One primary takeaway is that scientists acting in a propagandist’s manner will often try to make scientific models seem overconfident or incorrect, while offering no meaningful contribution to the model, nor offering a more complete or useful model. They will often also point out “issues” that have already, been addressed and incorporated into the model.
The Signal and the Noise by Nate Silver
Specifically, chapters 4 and 6. Four talks about the incentives that steer something as simple as weather forecasting into being stated with a confidence that the data doesn’t support, or even deliberately misrepresenting the odds of something happening. Chapter six talks about the unwarrantedly small (or entirely missing) confidence intervals and error bars given on things like economic predictions.
The impacts of being “wrong” about it not raining (something you gave low odds happening actually happening) is more impactful than if a forecast overestimates the odds of rain and it not raining.
Economists are affected by the reputation of their firm: a small, relatively unknown firm may be incentivized to make “wild forecasts that will draw big attention when they happen to be right, even if they aren’t going to be right very often” (page 199). A “rational bias” encourages unknowns to play more loose with what the data predicts, and firms with more reputation are more conservative, even when the data may indicate otherwise. You might note a similar effect if you substitute in the words “Twitter” and “hot takes”.
This reading brings attention to more subtle influences on sources of news, predictions and forecasts, than the more obvious influences brought up in Manufacturing Consent and Merchants of Doubt.
Being Seen, by Elsa Sjunneson
Specifically: Chapter 2 (We Need to Talk about Helen), and Chapters 6, 9, 14.
The entire book talks about how media interacts with disability (particularly deafness and blindness), but these chapters specifically address Helen Keller and other portrayals (both biographical and fictional) of disabled people.
This reading can help understand how stereotypes/tropes persist in both fictional and nonfictional media, and how the targets of both “positive” and negative stereotypes must interact with them.

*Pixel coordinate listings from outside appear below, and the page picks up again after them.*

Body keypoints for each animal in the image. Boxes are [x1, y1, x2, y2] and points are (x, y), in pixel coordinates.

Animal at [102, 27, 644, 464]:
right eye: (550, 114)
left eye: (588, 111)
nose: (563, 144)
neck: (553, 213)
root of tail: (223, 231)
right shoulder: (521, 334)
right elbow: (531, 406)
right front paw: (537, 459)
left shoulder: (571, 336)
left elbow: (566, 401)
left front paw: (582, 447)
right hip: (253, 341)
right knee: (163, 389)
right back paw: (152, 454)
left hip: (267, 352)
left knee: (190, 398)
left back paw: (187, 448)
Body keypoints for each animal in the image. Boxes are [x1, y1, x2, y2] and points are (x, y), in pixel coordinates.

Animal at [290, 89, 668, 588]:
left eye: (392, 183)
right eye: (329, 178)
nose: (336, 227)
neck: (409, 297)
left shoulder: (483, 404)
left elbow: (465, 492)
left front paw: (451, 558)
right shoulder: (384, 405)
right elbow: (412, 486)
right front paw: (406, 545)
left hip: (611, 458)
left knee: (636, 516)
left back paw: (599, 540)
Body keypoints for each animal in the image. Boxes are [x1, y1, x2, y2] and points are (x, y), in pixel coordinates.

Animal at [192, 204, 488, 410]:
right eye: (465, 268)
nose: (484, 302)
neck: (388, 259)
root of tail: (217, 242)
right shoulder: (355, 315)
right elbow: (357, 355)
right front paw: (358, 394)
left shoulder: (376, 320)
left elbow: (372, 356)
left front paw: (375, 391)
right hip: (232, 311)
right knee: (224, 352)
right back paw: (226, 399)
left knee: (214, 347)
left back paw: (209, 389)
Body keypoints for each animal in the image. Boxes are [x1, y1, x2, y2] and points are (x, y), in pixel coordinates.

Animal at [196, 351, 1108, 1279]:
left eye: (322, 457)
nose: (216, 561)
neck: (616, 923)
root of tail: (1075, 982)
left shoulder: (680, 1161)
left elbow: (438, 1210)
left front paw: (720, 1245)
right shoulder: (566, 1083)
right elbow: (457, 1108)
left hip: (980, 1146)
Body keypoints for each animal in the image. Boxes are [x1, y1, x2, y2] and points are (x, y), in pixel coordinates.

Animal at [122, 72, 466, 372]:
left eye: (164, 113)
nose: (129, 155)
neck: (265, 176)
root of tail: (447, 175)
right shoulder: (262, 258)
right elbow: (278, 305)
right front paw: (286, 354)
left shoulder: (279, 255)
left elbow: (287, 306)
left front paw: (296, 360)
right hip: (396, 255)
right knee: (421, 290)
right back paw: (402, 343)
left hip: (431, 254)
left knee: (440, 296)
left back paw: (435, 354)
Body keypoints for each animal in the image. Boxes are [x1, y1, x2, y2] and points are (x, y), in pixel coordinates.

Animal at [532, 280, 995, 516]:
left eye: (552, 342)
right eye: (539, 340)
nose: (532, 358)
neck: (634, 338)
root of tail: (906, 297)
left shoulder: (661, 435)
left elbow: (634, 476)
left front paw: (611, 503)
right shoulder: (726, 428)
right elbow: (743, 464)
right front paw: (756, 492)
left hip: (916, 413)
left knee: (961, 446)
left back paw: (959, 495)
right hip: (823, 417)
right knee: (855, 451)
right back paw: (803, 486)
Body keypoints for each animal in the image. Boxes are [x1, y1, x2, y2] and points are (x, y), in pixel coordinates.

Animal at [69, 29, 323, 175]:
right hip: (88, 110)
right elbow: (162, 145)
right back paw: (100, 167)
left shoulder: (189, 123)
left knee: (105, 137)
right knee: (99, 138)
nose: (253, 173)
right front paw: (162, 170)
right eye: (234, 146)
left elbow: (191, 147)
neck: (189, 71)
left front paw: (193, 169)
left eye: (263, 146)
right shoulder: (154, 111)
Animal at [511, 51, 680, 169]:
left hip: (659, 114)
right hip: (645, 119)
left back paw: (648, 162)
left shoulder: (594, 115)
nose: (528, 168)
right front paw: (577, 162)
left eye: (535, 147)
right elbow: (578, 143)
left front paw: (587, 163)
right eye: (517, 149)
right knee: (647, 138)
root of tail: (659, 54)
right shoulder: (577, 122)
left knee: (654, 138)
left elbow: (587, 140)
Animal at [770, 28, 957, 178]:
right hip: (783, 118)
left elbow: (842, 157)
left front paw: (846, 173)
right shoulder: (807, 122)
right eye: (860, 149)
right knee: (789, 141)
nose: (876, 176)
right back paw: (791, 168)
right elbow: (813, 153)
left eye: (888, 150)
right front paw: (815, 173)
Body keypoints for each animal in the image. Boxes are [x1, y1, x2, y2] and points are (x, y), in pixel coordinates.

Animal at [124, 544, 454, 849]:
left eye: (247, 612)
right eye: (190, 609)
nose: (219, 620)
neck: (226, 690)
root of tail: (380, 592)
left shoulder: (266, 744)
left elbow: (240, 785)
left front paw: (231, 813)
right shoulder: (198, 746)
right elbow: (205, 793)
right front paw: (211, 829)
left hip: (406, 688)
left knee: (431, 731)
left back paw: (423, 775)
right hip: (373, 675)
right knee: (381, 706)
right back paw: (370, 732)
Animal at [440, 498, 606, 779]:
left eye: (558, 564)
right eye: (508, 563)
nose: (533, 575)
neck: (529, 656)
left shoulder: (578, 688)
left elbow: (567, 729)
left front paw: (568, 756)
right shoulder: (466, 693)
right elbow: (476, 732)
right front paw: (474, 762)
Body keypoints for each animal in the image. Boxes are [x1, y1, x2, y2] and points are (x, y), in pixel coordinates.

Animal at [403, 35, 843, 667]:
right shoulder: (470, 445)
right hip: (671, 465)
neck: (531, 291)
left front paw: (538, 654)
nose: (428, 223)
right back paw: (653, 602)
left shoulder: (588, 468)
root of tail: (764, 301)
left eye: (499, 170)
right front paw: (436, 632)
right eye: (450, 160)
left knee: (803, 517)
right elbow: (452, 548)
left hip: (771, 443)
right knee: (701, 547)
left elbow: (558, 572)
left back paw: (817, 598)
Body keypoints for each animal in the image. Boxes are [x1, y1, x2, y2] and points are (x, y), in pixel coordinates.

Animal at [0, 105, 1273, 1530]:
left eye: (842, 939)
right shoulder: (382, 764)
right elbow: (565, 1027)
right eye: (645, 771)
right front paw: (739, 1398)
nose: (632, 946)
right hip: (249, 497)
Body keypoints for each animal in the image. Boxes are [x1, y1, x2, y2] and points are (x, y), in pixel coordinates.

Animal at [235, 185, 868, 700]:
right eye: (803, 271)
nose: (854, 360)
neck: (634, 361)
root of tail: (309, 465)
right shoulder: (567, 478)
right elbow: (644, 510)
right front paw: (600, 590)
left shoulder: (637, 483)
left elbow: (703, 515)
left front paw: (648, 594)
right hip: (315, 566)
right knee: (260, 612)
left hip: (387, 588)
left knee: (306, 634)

It also outlines how these tropes shape societal attitudes and also the entitlement towards other people in viewing them as “stories”, and the implicit propaganda that comes with that storification.
Because Internet, by Gretchen McCulloch
The entire book is worth reading, but specifically: chapter 7 (Memes and Internet Culture).
The book as a whole looks at the internet through the lens of linguistics, and talks about how the internet (and its new forms of media) have interacted with language and used it playfully. It delves into how that interaction has changed across generations, particularly due to the age at which those generations were when introduced to the internet. Chapter 7 talks about the origins of the term ‘meme’, talks about what exactly memes are, and how different internet memes evolve.
This reading can help develop an understanding for those less acquainted with internet culture — a “social media literacy”, if you will. Knowing this will help you sort out jokes, genuine news, and disinformation.
It also helps explain generational communication barriers in the realm of social media, should you make the wise decision of reading the rest of the book!